__About this task__: Reproduce the records below word for word, from the first line to the last, leaving out the pictures.

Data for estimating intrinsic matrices
● ● ●
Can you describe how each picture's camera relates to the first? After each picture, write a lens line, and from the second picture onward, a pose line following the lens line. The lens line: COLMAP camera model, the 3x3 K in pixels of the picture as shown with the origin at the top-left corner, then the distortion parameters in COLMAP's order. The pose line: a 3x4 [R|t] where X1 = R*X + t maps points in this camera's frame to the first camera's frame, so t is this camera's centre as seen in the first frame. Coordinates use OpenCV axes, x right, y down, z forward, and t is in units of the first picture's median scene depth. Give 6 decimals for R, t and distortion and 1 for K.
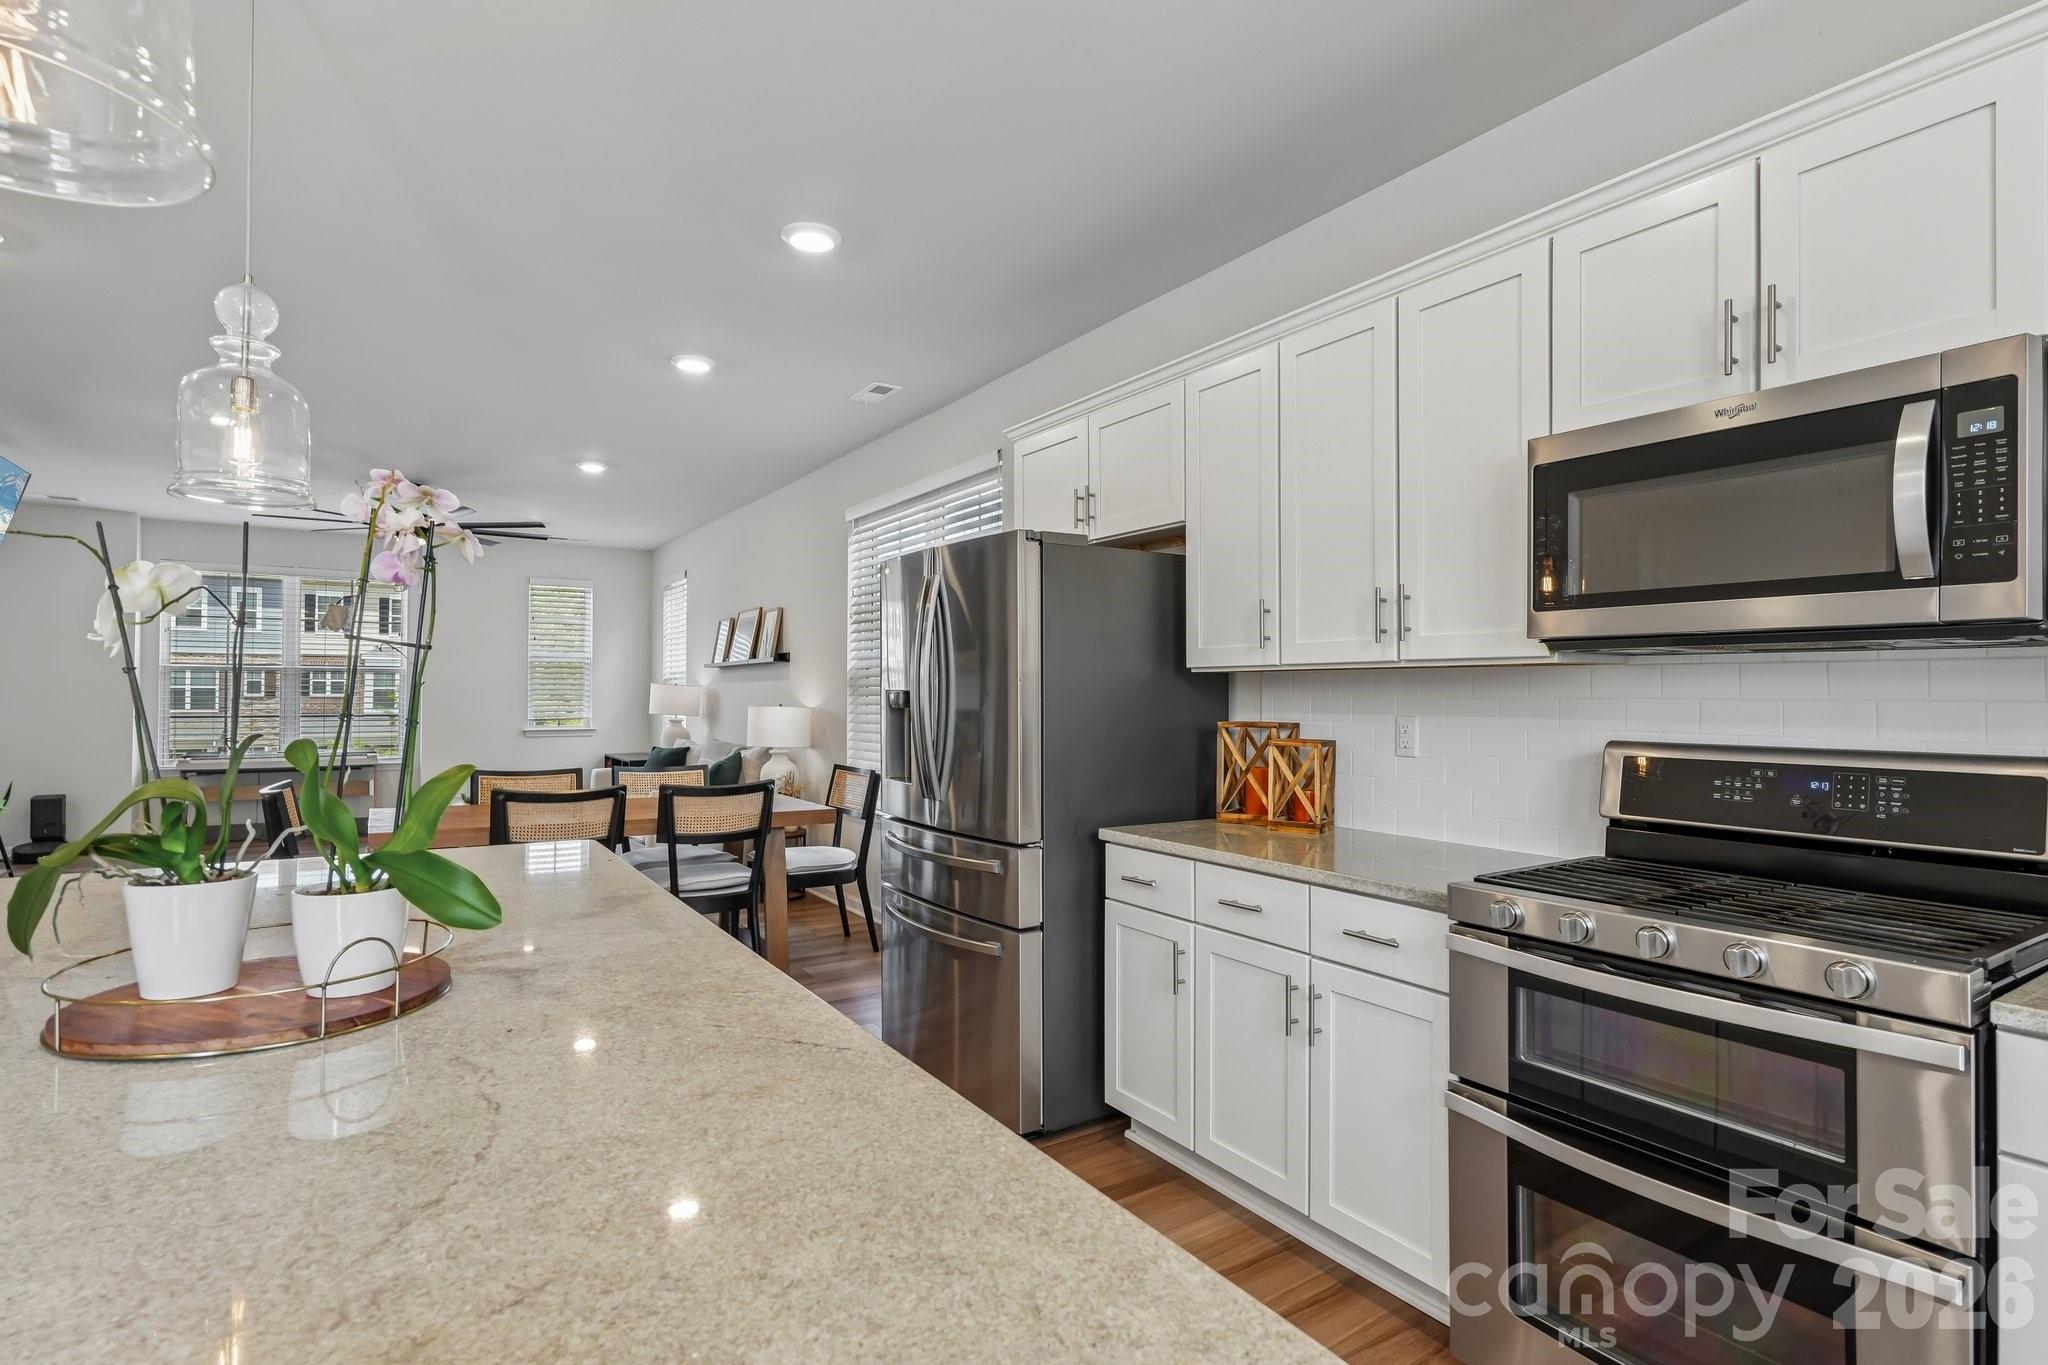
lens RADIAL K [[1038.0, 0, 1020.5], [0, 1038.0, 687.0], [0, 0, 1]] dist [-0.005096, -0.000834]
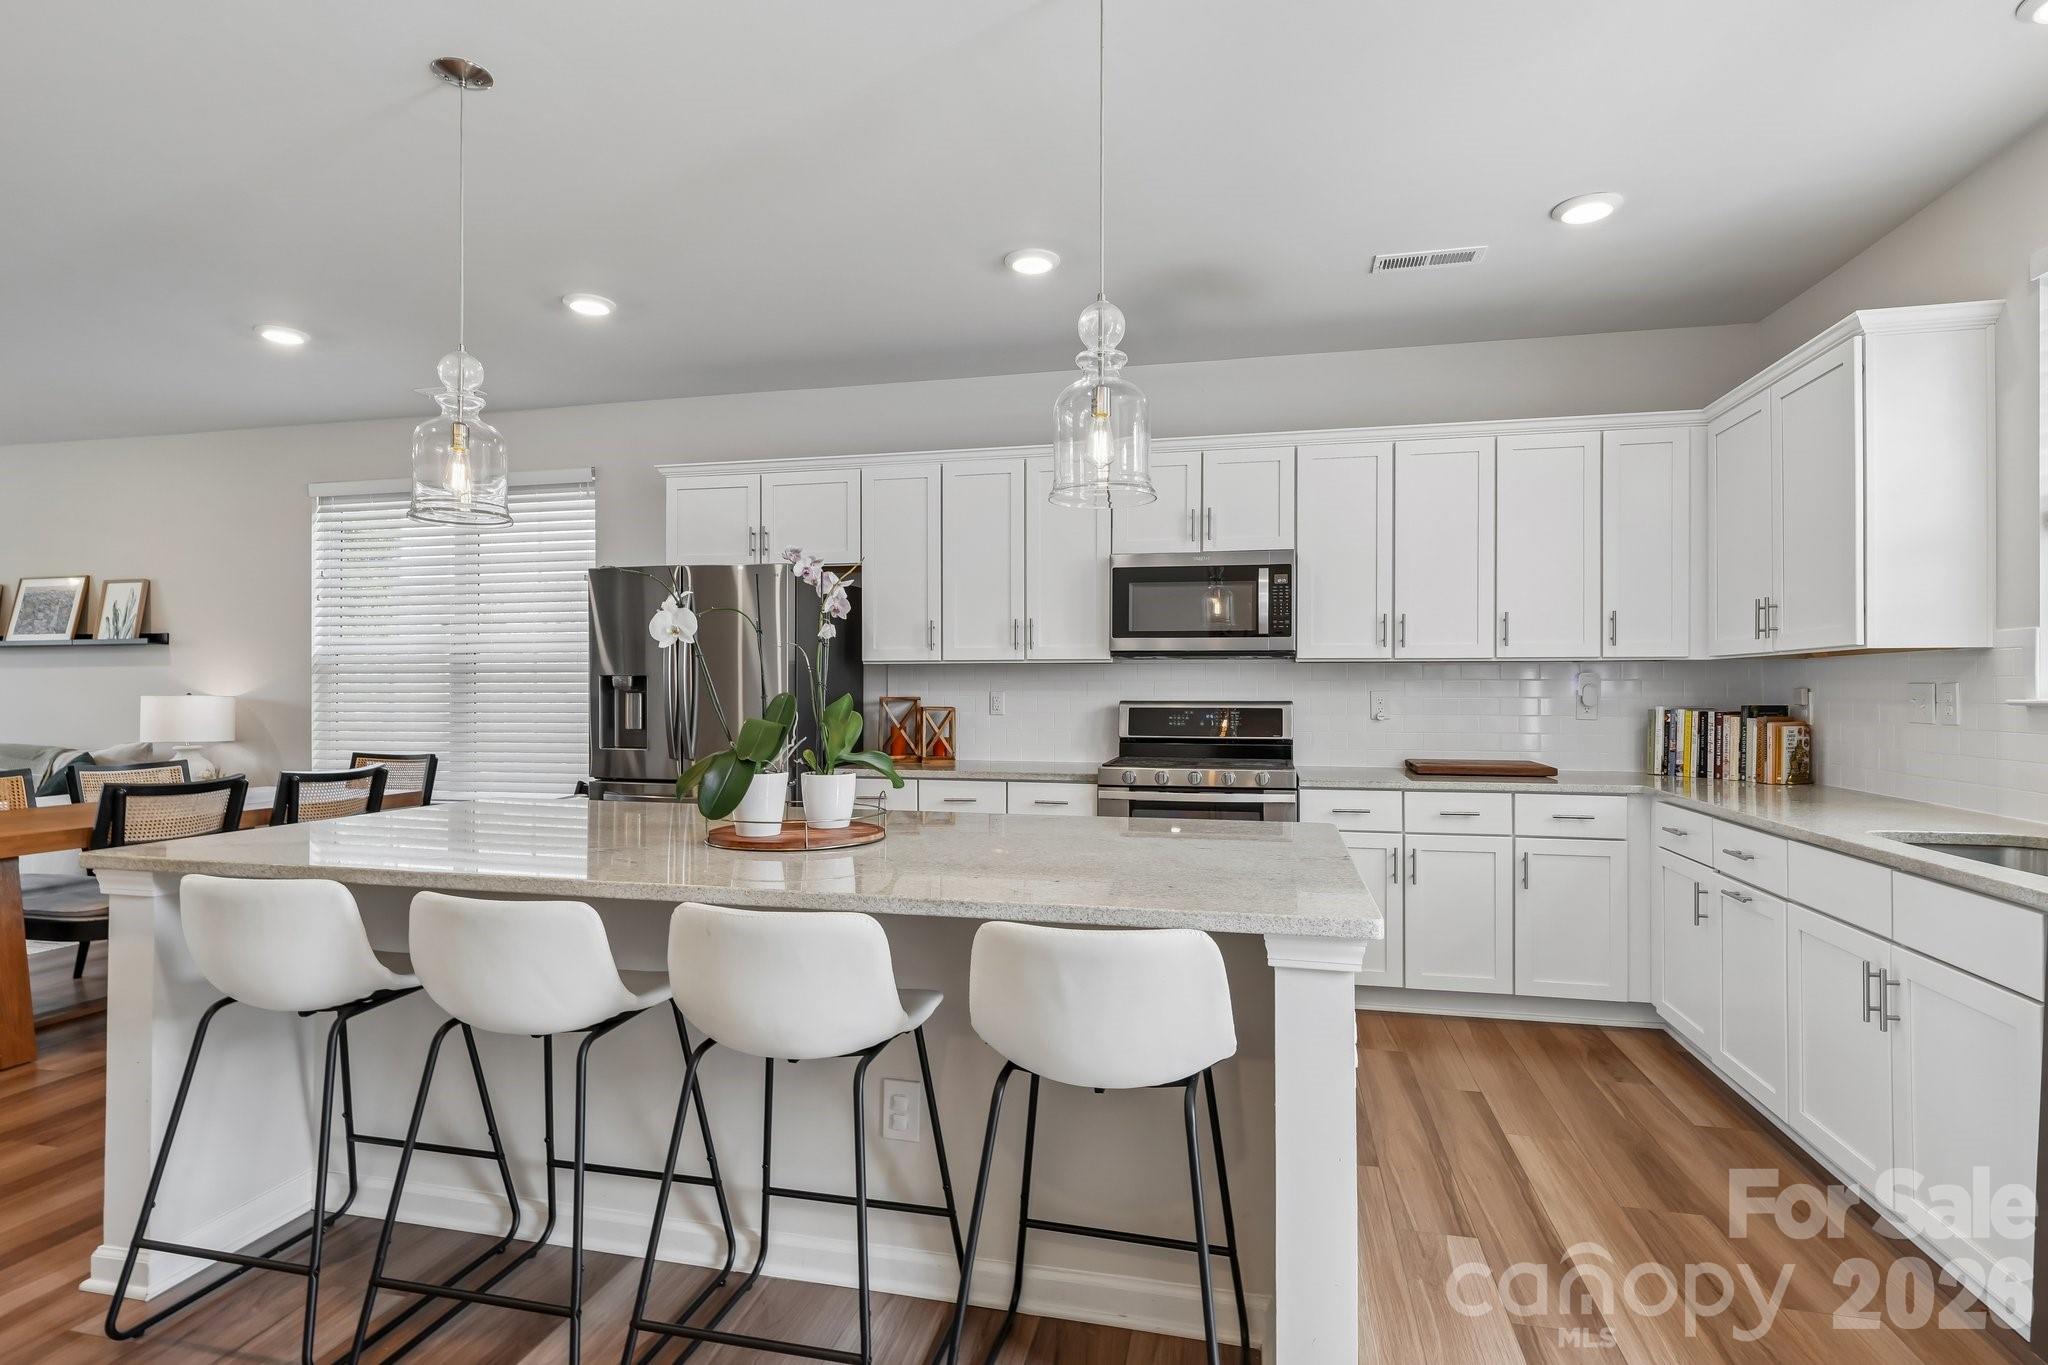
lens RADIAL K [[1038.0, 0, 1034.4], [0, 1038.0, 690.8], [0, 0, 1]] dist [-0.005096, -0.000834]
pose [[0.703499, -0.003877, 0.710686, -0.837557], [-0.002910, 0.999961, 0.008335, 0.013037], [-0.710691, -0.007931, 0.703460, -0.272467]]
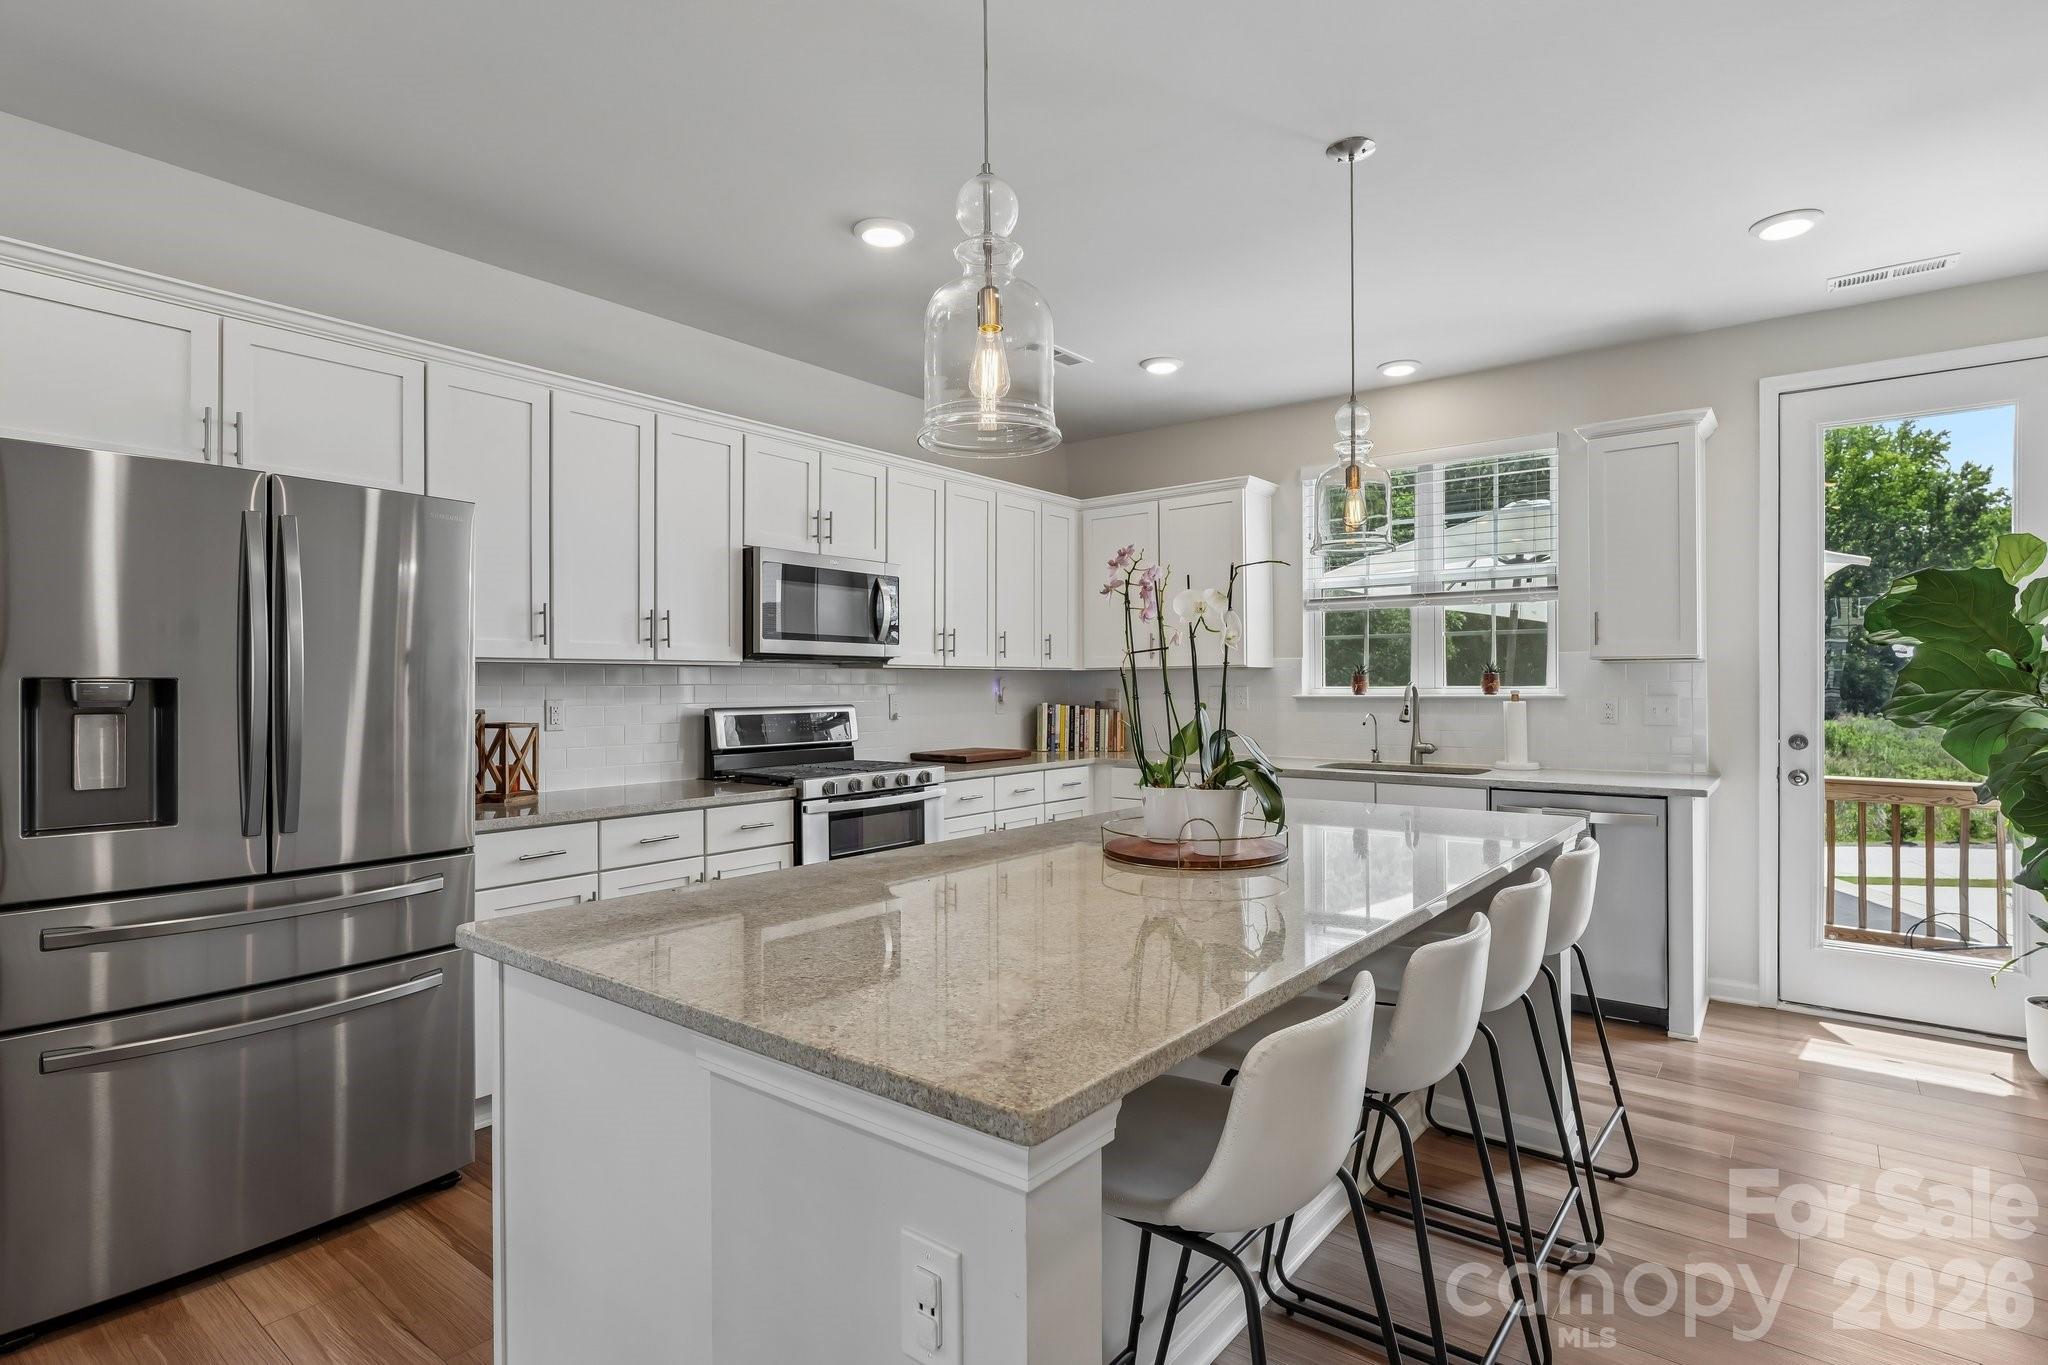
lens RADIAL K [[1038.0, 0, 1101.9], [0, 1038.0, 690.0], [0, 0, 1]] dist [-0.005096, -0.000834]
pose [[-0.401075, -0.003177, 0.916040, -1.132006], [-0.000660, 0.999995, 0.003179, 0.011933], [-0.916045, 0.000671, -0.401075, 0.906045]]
● ● ●
__Response for this exercise__:
Can you describe how each picture's camera relates to the first? After each picture, write a lens line, and from the second picture onward, a pose line following the lens line. The lens line: COLMAP camera model, the 3x3 K in pixels of the picture as shown with the origin at the top-left corner, then the distortion parameters in COLMAP's order. The pose line: a 3x4 [R|t] where X1 = R*X + t maps points in this camera's frame to the first camera's frame, so t is this camera's centre as seen in the first frame. Coordinates use OpenCV axes, x right, y down, z forward, and t is in units of the first picture's median scene depth. Give 6 decimals for R, t and distortion and 1 for K.
lens RADIAL K [[1038.0, 0, 1020.5], [0, 1038.0, 687.0], [0, 0, 1]] dist [-0.005096, -0.000834]
lens RADIAL K [[1038.0, 0, 1034.4], [0, 1038.0, 690.8], [0, 0, 1]] dist [-0.005096, -0.000834]
pose [[0.703499, -0.003877, 0.710686, -0.837557], [-0.002910, 0.999961, 0.008335, 0.013037], [-0.710691, -0.007931, 0.703460, -0.272467]]
lens RADIAL K [[1038.0, 0, 1101.9], [0, 1038.0, 690.0], [0, 0, 1]] dist [-0.005096, -0.000834]
pose [[-0.401075, -0.003177, 0.916040, -1.132006], [-0.000660, 0.999995, 0.003179, 0.011933], [-0.916045, 0.000671, -0.401075, 0.906045]]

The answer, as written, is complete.